Memoirs of the turn of the previous century are filled with the family's first automobile, its first water closet and electric lights. But I have no memory of my first interaction with an invention that is still reshaping how I live--more and more, Peter and I are now ordering groceries and toiletries from Amazon.


A Libertarian is someone lectures you on self-sufficiency while being too idle to shovel his own sidewalk or buy his own groceries.

Apparently, however, on May 21st, 1998, I decided to order two books from this newfangled Amazon thingy I'd heard about. Perhaps appropriately, they were The Moon is a Harsh Mistress and Miss Manners' Guide for the Turn of the Millenium.


Miss Manners, like Miss Austen, was merciless regarding good manners based on respect and consideration for others. Hmmm, perhaps it was a present.

Heinlein was authoritarian and elitist, and advocated permissive sexual morals, which I guess makes him the writer of their Gospels, and buying his books like going to church.

Incidentally, we look forward to McArdle's article on QVC. It's nice to see her playing to her strengths.

Link

Mark Ames discusses Megan McArdle in this article about Goldman. He has several good bits about her house hunt and Goldman tongue-bathing that I was too burned out to cover.

It's Scientific!

Shorter David Brooks:

Asians > Whites > Blacks

Monday, May 3, 2010

The Boy Stood On The Burning Deck




Little Ross Douthat performs before the Ladies' Auxiliary when it comes to his mother's house for tea. Master Ross doesn't understand why we allow all the poor brown people in the country when we could let in a rainbow of wealthy, educated people who can afford to migrate. Little Ross doesn't realize that Nanny and Cook and the gardener that Mother keeps calling Semental (even though he insists his name is Marco) are all employed at below-free market wages, or that the factories that keep Master Ross in velvet breeches and ponies is staffed by poor South Americans.

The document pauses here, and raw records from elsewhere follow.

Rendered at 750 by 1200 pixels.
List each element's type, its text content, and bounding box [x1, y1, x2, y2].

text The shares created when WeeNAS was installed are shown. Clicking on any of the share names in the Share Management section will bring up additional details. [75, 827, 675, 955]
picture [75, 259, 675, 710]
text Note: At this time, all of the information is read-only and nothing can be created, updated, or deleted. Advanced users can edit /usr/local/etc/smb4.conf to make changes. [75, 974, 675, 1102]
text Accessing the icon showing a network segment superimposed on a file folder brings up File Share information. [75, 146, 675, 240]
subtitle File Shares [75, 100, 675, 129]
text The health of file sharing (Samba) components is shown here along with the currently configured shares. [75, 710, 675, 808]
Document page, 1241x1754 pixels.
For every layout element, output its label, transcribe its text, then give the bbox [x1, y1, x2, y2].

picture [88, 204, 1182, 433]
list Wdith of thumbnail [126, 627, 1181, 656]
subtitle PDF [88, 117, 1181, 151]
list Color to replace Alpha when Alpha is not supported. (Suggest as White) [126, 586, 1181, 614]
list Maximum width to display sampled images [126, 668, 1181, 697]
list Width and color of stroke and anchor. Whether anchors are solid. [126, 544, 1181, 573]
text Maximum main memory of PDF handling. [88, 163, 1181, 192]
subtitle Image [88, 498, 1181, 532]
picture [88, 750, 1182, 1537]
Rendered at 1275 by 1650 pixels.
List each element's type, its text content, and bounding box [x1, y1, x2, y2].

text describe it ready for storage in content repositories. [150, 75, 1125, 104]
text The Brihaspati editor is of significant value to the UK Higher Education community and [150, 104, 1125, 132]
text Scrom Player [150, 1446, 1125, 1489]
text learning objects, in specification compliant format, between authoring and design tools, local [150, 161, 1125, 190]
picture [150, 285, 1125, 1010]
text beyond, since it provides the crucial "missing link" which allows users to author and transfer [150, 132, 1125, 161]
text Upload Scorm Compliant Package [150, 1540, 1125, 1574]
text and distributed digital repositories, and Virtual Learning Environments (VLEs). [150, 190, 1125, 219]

He's just a boy who knows very little about the world. It's not his fault his Mama keeps pushing him forward to lecture adults on things he doesn't understand.

Goldman Who?




Shorter Megan McArdle: We had to bail out the banks or else we would have had "widespread bank runs," but saving the auto industry is corrupt.

Longer Version:

It was sheer political theater, and incredibly corrosive to public trust in our government institutions, as well as a gross misallocation of economic resources.


The same could be said for the banks, but won't be, at least not by McArdle.

The role of the state is to prevent human suffering, not prop up failing enterprises that happen to have politically well-connected employees.


Can we all stop pretending that she's a Libertarian now? Thank you.

I am genuinely struggling to come up with what principled argument Andrew might be making in his head for what has always struck me as a pretty blatant handout to a powerful Democratic interest group.


In other words, Sullivan zinged McArdle on her lies a couple of times and McArdle gets revenge by implying Sullivan's unprincipled. Sadly, their little feud is not likely to go far. Both are too self-absorbed to be truly vicious.